Foto gevonden bij ArtSalonHolland.
Er lijkt volgens Linda Nochlin geen subtiele essentie van vrouwelijkheid, vergelijkbaar met zoiets als ‘kubisme’, te bestaan die het werk van vrouwen verbindt (zie ook aflevering 642).*
Om haar punt kracht bij te zetten noemt ze de kunstenaars Artemesia Gentileschi, Mme Vigée-Lebrun, Angelica Kauffmann, Rosa Bonheur, Berthe Morisot, Suzanne Valadon, Käthe Kollwitz, Barbara Hepworth, Georgia O’Keeffe, Sophie Taeuber-Arp, Helen Frankenthaler, Bridget Riley, Lee Bontecou, or Louise Nevelson, en de schrijvers Sappho, Marie de France, Jane Austen, Emily Brontë, George Sand, George Eliot, Virginia Woolf, Gertrude Stein, Anaïs Nin, Emily Dickinson, Sylvia Plath en Susan Sontag.*
Het ziet ernaar uit dat het inderdaad onmogelijk, of in ieder geval in hoge mate tekortschietend, is om de stijlen van kunstenaars (v) en schrijvers (v) met elkaar verbinden rondom zoiets als ‘vrouwelijkheid’.

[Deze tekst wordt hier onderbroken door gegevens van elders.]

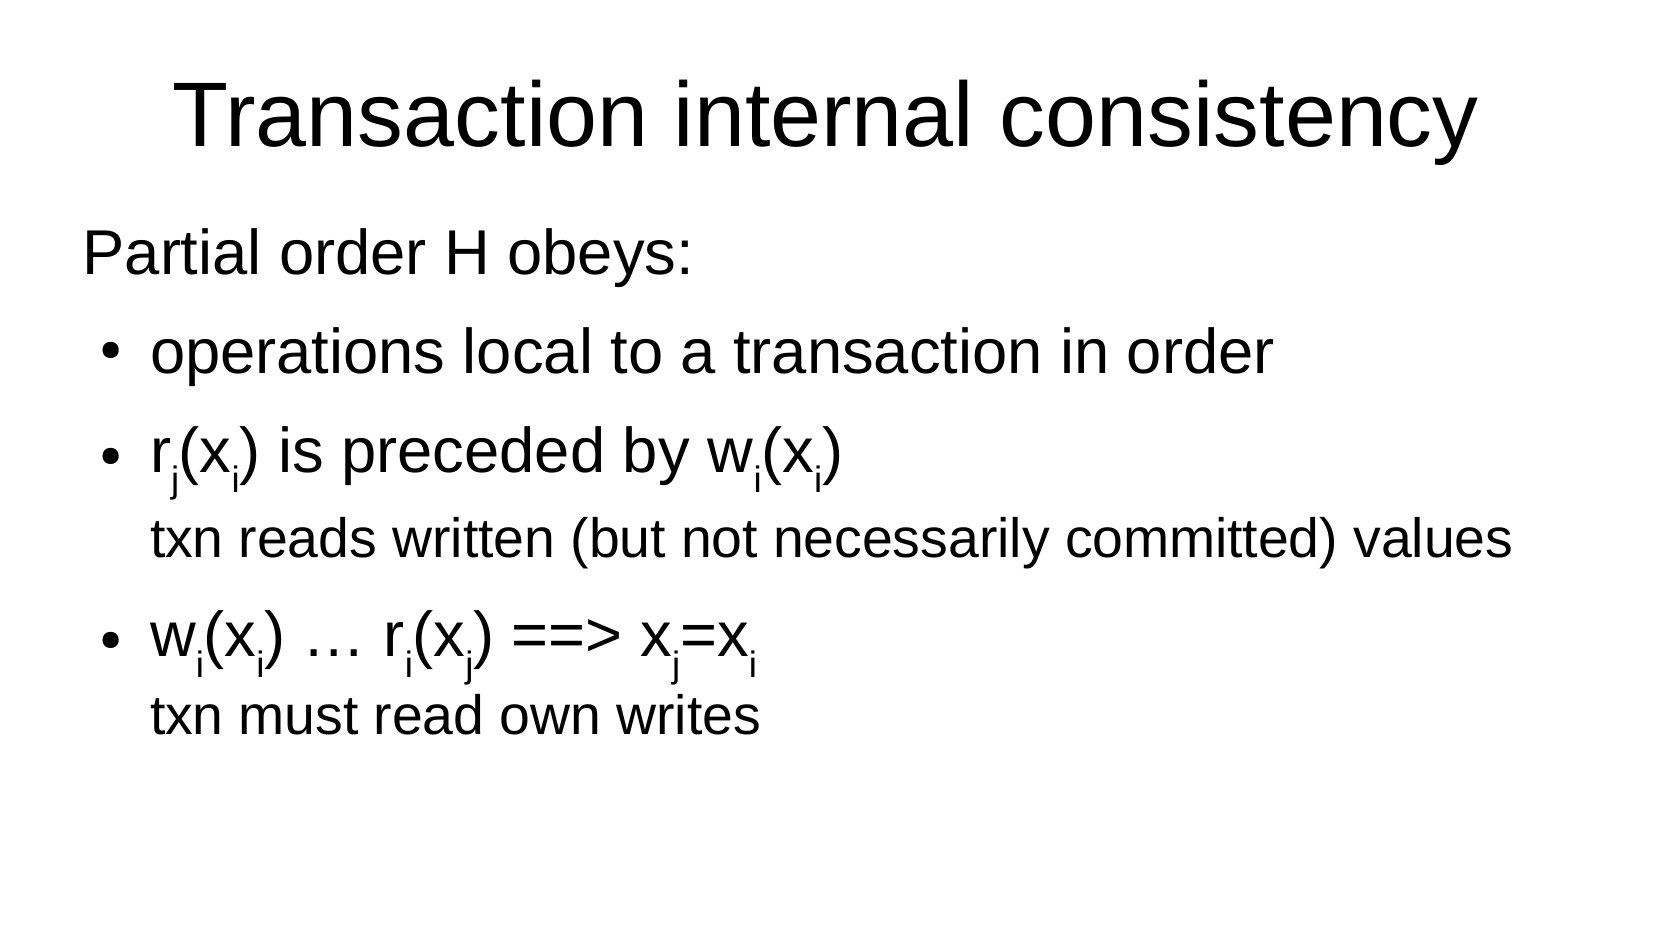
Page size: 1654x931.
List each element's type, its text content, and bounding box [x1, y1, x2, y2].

Elke kunstenaar en schrijver die Nochlin heeft genoemd staat dichterbij andere kunstenaars en schrijvers van haar tijd en hun visies, dan bij andere vrouwen die kunst maken en schrijven. Maar, zo kan iemand tegenwerpen, kunstenaars (v) zijn meer naar binnen gericht, delicater en genuanceerder in hun behandeling van hun medium. Nochlin ziet dat niet en stelt een paar vragen:
- Wie van de bovengenoemde kunstenaars is meer naar binnen gericht dan de mannelijke kunstenaar Odilon Redon, meer subtiel en genuanceerd in het hanteren van pigment dan de mannelijke kunstenaar Jean Baptiste Camille Corot?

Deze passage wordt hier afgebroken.